Vorsteuerabzug: Vermietung einer Sporthalle gegen geringe Nutzungspauschale

Die Vermietung einer Sporthalle war Gegenstand eines Streitverfahrens vor dem Finanzgericht Baden-Württemberg (FG). Die Halle, die eine Gemeinde hatte errichten lassen, sollte im Wesentlichen unentgeltlich für den Schulsport genutzt und zu ca. 14 % an Sportvereine vermietet werden. Für den Erwachsenensport wollte die Gemeinde eine Nutzungspauschale von 1,50 € pro Stunde verlangen.

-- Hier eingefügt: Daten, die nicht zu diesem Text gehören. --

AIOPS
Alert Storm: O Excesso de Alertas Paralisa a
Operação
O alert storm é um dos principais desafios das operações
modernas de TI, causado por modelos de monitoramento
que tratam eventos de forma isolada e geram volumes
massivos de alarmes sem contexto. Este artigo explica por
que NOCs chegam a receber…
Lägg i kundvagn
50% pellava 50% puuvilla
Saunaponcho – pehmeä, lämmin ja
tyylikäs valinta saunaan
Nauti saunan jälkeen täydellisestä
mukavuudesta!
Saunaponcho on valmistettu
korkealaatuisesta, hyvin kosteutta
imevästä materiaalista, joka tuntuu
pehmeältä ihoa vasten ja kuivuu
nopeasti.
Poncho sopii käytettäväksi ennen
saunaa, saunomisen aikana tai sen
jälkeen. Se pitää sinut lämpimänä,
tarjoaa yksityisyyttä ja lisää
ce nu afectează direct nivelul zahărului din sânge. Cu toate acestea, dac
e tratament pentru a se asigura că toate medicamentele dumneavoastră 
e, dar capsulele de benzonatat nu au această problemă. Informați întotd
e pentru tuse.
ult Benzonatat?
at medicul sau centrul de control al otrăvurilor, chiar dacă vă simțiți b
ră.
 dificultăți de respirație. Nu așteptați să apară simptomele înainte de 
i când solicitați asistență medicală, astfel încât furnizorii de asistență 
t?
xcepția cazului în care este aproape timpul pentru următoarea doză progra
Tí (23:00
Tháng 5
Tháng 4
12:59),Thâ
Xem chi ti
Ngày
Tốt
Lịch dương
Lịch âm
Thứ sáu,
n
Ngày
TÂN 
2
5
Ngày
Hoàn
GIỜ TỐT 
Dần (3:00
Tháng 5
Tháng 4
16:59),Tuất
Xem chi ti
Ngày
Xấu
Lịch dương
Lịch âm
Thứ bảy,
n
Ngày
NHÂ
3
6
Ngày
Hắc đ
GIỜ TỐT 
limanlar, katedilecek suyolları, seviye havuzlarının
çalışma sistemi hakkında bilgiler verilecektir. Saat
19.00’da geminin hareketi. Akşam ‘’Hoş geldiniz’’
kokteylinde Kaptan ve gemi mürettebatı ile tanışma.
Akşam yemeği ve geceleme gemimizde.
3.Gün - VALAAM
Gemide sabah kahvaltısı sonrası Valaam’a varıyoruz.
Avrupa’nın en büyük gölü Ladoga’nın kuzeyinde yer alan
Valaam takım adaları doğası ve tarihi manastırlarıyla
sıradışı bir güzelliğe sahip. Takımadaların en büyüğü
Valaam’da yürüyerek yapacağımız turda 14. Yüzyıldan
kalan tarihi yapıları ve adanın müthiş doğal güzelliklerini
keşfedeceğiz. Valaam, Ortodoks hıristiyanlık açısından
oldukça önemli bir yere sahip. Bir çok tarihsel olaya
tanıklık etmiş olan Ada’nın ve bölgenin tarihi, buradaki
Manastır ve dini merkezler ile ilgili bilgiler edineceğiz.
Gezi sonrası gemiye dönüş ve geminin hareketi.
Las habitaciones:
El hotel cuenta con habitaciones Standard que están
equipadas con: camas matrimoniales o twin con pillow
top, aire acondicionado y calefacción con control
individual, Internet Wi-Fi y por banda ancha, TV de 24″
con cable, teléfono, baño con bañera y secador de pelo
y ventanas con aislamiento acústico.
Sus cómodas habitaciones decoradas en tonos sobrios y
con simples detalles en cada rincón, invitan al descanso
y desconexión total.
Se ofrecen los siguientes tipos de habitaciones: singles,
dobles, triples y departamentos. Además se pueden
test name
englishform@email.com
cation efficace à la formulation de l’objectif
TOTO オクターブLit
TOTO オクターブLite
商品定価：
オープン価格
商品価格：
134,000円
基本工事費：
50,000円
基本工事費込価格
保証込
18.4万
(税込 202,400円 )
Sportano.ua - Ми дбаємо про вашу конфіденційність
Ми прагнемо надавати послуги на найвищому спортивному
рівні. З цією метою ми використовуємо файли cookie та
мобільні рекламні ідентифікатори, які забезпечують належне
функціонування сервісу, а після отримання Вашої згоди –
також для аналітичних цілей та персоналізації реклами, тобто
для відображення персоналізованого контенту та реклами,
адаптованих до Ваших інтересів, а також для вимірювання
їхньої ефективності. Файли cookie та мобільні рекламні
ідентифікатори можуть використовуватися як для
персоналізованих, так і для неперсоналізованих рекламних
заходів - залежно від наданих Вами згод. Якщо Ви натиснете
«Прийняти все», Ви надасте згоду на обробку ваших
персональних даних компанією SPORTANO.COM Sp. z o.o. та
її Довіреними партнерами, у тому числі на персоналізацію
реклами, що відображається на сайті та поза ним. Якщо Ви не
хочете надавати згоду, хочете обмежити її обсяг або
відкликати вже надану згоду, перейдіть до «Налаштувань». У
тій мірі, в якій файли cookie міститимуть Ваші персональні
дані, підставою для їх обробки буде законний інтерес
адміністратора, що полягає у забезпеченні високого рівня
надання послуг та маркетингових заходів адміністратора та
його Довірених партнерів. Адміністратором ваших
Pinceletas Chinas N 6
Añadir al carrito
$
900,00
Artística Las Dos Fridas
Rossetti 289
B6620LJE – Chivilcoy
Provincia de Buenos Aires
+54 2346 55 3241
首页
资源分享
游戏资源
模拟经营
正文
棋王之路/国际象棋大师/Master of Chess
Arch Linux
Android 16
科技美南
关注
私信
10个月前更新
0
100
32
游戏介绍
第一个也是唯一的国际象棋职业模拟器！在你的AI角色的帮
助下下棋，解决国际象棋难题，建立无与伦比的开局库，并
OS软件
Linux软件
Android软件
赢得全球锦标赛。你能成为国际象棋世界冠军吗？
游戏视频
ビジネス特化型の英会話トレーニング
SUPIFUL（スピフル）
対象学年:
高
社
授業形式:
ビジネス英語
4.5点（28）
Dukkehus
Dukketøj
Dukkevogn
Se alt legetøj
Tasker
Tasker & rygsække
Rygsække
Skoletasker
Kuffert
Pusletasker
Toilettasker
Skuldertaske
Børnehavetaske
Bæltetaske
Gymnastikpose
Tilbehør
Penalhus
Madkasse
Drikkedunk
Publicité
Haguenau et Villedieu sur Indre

Aus den Baukosten der Sporthalle begehrte die Gemeinde einen Vorsteuerabzug von ca. 92.000 €. Das Finanzamt versagte ihr dies mit der Begründung, dass lediglich ein symbolisches Entgelt verlangt würde. Damit bestünde überhaupt nicht die Absicht einer wirtschaftlichen bzw. unternehmerischen Betätigung. Und ohne die Unternehmereigenschaft sei kein Vorsteuerabzug möglich.

Das FG ist der Auffassung des Finanzamts allerdings nicht gefolgt, sondern hat den Vorsteuerabzug zugelassen. Seiner Ansicht nach ist die Gemeinde mit der entgeltlichen Überlassung der Halle an die Vereine als Unternehmer tätig geworden. Sie wollte durch die Vermietung nachhaltig Einnahmen erzielen. Ob aus dieser Tätigkeit ein Gewinn resultiert, ist für die Umsatzsteuer unerheblich. Es muss lediglich ein Leistungsaustausch zwischen dem Hallenbetreiber und den Nutzern bestehen. Dies war im Streitfall durch die entgeltliche Vermietung erfüllt. Dass das Entgelt mit 1,50 € relativ gering war, war unerheblich.

Hinweis: Diese Entscheidung zeigt, dass für die Annahme einer unternehmerischen Tätigkeit die Höhe der zu erwartenden Einnahmen zunächst keine Rolle spielt. Ein Vorsteuerabzug ist auch dann möglich, wenn die zukünftigen Umsätze eher niedrig ausfallen werden.